WRITTEN INSTRUCTION 1
Copy the film summary word for word, beginning at the words "Fade to Black" and stopping after the words "classic film characters.".
WRITTEN INSTRUCTION 2
Answer these questions from the film summary:
(a) Who wrote and directed the film?
(b) Where does Eric Binford work?
(c) What nationality and occupation does the summary give for Marilyn O'Connor?

DOCUMENT SEGMENT
Fade to Black is a 1980 American psychological horror comedy film written and directed by Vernon Zimmerman, and starring Dennis Christopher, Eve Brent and Linda Kerridge. It also features Mickey Rourke and Peter Horton in minor roles. The plot follows a shy and lonely cinephile who embarks on a killing spree against his oppressors while impersonating classic film characters.

Plot
Eric Binford is a hollow, chain smoking, socially awkward and unlikeable young man who is also an obsessed film addict whose love of old films extends far beyond his job at a Los Angeles film distributor's warehouse and endless late-night film screenings in his bedroom. For his vast knowledge, he has been bullied by his friends and family. His singular obsession eventually turns into psychosis after he crosses paths with Marilyn O'Connor, an Australian model and Marilyn Monroe lookalike who becomes the physical embodiment of his cinematic desires.

RECORD EXTRACTS
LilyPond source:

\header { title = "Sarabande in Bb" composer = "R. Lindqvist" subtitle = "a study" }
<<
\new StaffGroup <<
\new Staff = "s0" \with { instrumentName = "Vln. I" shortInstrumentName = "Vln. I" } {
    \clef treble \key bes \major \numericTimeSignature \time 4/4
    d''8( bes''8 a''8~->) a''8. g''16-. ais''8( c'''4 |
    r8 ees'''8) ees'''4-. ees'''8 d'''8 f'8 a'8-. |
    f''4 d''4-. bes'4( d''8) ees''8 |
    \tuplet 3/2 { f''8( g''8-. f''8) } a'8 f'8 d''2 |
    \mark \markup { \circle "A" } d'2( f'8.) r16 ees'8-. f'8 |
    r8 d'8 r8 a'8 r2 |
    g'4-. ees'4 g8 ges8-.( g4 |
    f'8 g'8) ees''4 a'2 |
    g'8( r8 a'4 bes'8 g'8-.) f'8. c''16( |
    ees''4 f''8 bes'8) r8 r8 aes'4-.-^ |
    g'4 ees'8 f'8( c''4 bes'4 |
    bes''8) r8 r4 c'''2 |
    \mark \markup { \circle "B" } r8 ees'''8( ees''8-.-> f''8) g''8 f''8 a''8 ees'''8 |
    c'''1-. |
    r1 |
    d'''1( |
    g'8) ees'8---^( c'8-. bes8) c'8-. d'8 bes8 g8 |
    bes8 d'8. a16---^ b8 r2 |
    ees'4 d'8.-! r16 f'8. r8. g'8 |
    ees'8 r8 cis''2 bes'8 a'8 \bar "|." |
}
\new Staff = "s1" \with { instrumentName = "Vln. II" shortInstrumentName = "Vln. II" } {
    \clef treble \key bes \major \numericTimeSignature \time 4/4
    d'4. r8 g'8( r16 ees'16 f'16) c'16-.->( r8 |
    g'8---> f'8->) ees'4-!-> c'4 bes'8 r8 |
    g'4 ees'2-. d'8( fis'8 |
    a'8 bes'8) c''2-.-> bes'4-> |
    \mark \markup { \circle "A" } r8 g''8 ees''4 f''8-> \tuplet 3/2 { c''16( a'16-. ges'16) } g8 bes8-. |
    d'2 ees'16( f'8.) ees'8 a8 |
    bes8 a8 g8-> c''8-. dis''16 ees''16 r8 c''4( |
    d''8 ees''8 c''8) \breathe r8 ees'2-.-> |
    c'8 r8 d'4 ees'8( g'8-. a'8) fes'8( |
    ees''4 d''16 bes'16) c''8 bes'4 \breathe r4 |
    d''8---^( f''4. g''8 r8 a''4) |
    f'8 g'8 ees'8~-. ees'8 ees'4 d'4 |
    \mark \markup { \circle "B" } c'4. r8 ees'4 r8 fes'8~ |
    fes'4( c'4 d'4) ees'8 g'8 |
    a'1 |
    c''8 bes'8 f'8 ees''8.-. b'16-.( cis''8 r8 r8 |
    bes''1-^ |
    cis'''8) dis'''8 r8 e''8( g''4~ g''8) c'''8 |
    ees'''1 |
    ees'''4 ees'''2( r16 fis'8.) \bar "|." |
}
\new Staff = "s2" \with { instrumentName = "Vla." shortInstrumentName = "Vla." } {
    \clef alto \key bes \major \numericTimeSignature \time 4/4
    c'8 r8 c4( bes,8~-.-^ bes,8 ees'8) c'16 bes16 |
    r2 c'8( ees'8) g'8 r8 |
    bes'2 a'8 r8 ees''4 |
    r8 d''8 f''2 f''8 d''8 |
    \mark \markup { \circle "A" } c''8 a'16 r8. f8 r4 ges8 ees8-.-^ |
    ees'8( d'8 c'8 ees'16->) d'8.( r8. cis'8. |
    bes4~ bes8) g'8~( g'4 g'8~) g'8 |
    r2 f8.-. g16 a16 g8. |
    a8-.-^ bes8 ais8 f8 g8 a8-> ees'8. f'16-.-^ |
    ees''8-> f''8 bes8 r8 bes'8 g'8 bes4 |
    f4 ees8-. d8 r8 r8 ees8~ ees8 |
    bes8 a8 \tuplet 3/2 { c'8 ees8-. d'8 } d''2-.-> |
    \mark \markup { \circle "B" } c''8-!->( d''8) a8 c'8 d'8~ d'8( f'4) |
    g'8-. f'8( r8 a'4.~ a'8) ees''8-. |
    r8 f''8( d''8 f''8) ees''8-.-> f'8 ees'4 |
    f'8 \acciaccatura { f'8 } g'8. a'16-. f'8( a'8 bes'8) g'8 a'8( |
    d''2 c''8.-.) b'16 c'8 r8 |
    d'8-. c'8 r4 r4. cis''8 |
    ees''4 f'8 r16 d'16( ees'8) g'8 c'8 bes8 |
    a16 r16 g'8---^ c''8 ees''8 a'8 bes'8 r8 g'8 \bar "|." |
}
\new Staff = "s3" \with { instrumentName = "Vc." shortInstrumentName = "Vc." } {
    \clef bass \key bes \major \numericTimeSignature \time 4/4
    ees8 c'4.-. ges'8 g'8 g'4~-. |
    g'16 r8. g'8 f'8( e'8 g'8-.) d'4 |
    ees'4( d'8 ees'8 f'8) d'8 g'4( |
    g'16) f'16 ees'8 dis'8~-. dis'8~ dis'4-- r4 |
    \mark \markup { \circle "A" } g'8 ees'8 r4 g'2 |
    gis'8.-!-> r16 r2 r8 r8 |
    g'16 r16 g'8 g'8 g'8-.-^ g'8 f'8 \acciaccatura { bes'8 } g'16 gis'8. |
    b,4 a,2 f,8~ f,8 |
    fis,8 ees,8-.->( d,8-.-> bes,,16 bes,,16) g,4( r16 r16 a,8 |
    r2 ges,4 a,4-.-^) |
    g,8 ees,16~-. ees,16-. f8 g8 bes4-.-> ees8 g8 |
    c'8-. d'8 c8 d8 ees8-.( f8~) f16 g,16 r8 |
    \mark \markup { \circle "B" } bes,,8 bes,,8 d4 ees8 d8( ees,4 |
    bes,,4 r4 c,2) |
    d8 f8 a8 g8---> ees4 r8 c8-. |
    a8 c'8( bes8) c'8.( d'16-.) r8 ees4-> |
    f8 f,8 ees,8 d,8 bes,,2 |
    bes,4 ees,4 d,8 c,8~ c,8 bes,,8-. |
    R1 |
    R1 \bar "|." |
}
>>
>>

FULL ANSWER 1
Fade to Black is a 1980 American psychological horror comedy film written and directed by Vernon Zimmerman, and starring Dennis Christopher, Eve Brent and Linda Kerridge. It also features Mickey Rourke and Peter Horton in minor roles. The plot follows a shy and lonely cinephile who embarks on a killing spree against his oppressors while impersonating classic film characters.

FULL ANSWER 2
(a) Vernon Zimmerman
(b) At a Los Angeles film distributor's warehouse
(c) She is an Australian model.